British ensured Sabah's rights are safeguarded

The British colonialists have always been portrayed as blood sucking foreign powers bent on imposing their cultures and religion on the poor natives in the country with the intention of enslaving the people and their economy.

But does this description correctly represent the face of the colonialists who, for more than 80 years, controlled the lives of the people in Sabah and then washed their hands and left the people to chart their own destiny in 1963?

"On the contrary! A careful reading of history showed that the British had every intention to safeguard the rights of Sabahans and Sarawakians with the hope that the people in the Bornean states will one day chart their own destiny," said political activist Zainnal Ajamain.

This legacy, as Zainnal put it, is found in a series of documents particularly the three documents - the Cobbold Commission Report, the Inter-Governmental Committee Report and the Malaysia Agreement 1963 - which formed the basis for the Federation of Malaysia.

He said in the documents, it was clear the British had been very particular about making sure that the rights of Sabah and Sarawak are not trumped by the Federation of Malaya who proposed the federation.

"I have studied the documents for more than 15 years and I am impressed at how the British had shown obvious commitment to safeguard our rights. The more I read, the more I am convinced that had the Federal government followed the agreement to the T, we would have a very different Malaysia today," he said.

The history of Malaysia's formation is barely mentioned in the country's history subjects taught in schools, where history of the Federation of Malaya took a far more prominence and Zainnal said this may be done intentionally to erase what is supposed to be 'the most important piece of our history'.

The move seemed to have reached its goal when nowadays, he said, many Malaysians are ignorant of the Malaysia Agreement 1963, even among leaders, learned individuals from parliamentarians, professors in universities and senior civil servants in the country.

Furthermore, the documents cannot be found anywhere else in the country except in Kota Kinabalu, making it more difficult for any curious Malaysians outside of the State to study these documents.

"This is why I decided to compile all three documents in one book I entitled The Grand Design so it can be used as reference for those who wish to know more about our history and what it means to be Malaysians," he said.

Zainnal said the compilation was initially meant to help readers of his first book "The Queen's Obligation" to refer to the three documents as the book cited extensively from the documents.

He contended that reading the material may be a dry and boring endeavour.

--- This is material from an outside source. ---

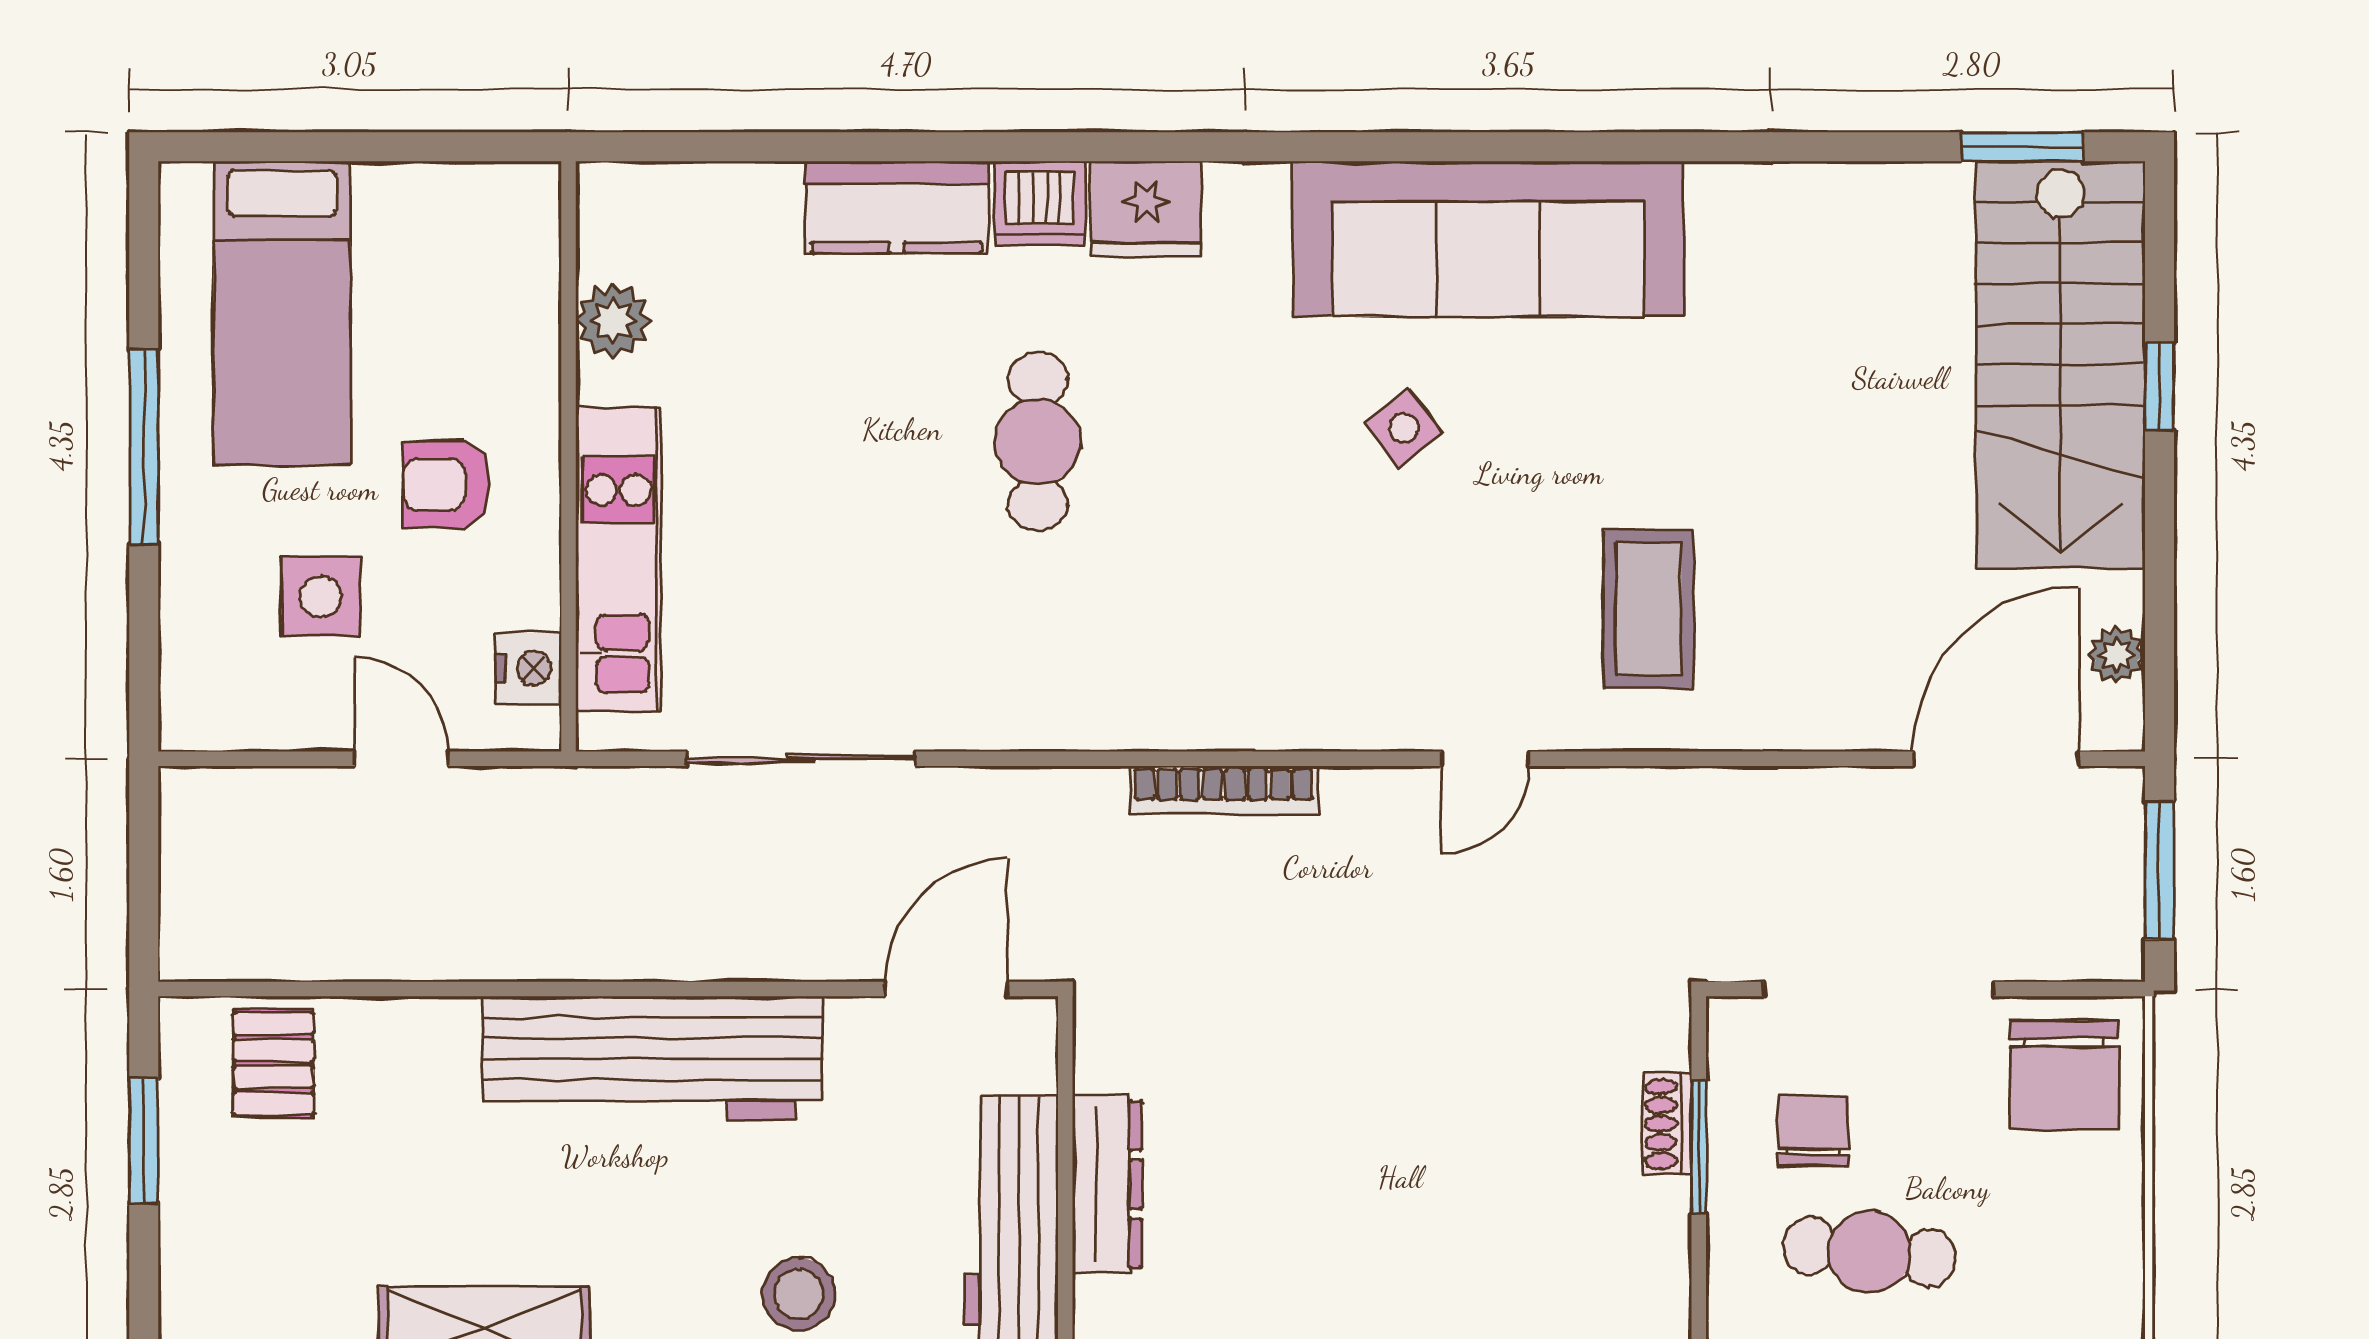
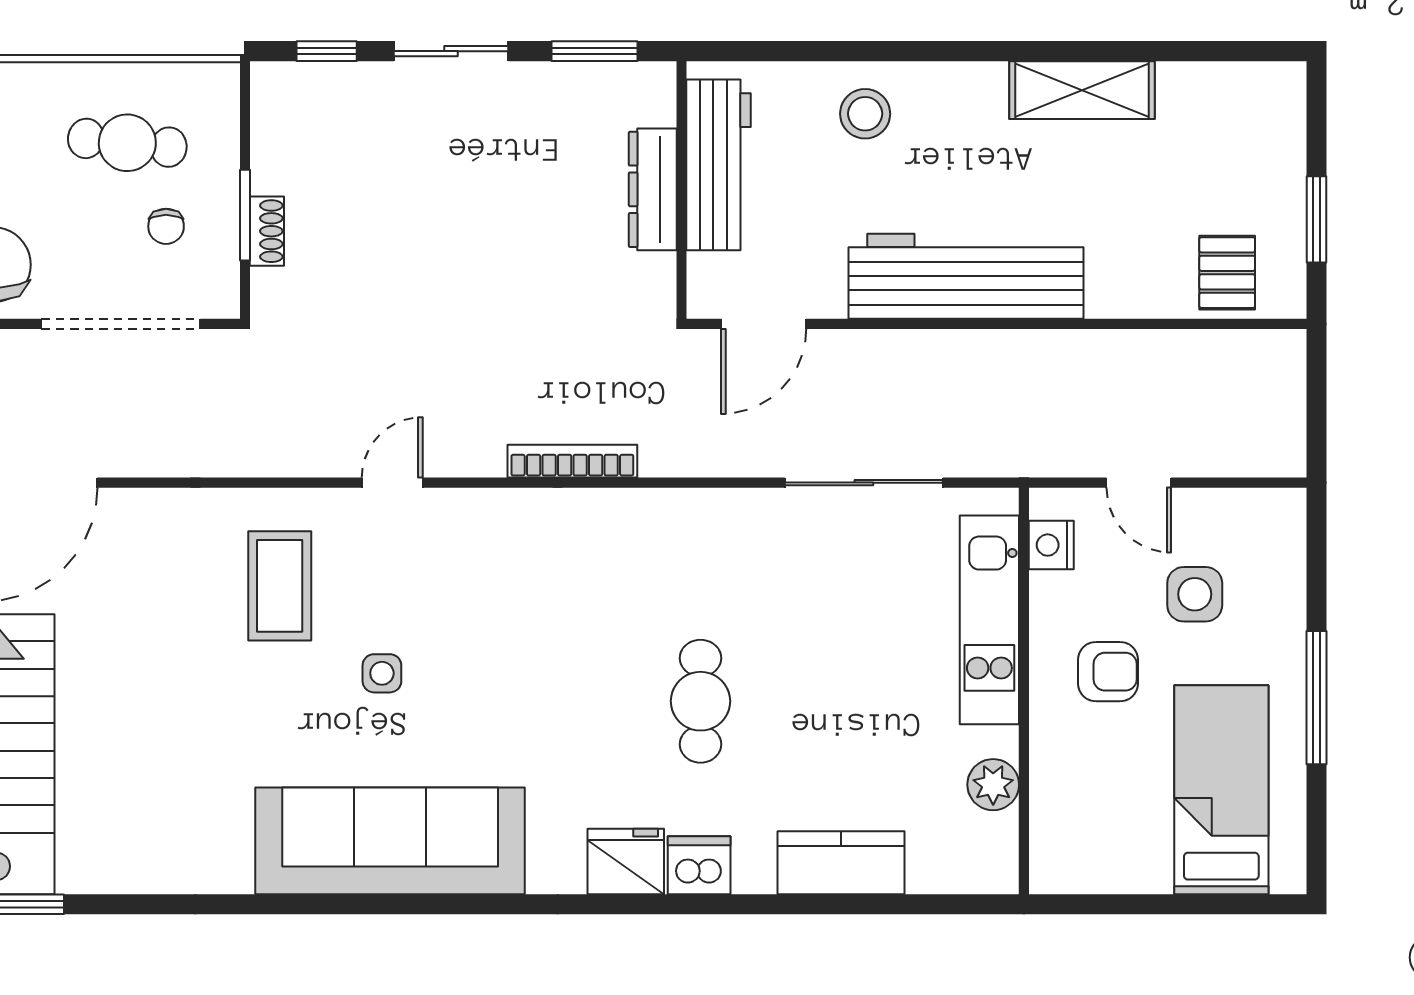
kitchen counter: (897, 207) -> (841, 863), moved
side table: (1404, 428) -> (382, 673), moved, turned 37
chair: (1813, 1131) -> (166, 226), width x0.73, depth x0.73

"However, as more and more people in Sabah and Sarawak are awakening to their own history, especially to the history of the formation of Malaysia, and once they understand these, their nationalistic tendencies would begin to manifest in their outlook towards the existing Federal-State relationship," he said.

"Adenan even went so far as to declare that Sarawak should not be referred to as 'State' because according to Malaysia Agreement 1963, Sarawak is a nation which entered into an international treaty with the Federation of Malaya."

Both Sabah and Sarawak were demoted to 12th and 13th states of the Federation in an amendment to the Constitution in 1976 instead of the second and third territories as agreed in Part II of the Malaysia Agreement 1963.

The amendment was made without the consent of both Sabah and Sarawak, a clear breach of the agreement.

"I encourage Sabahans and Sarawakians to read the documents in The Grand Design. This is the British legacy for us, to protect us with the view that one day, when we are ready, we may decide our fate.

"But it would be a fruitless venture unless we know who we are and what we are. These documents would open our eyes and they should be in the shelves of every Sabahan and Sarawakian, in every school and every government department.

"At least, we should teach our children their real history," he said.

The Grand Design is set to hold its Sabah launch by former Chief Minister Tan Sri Chong Kah Kiat on July 25.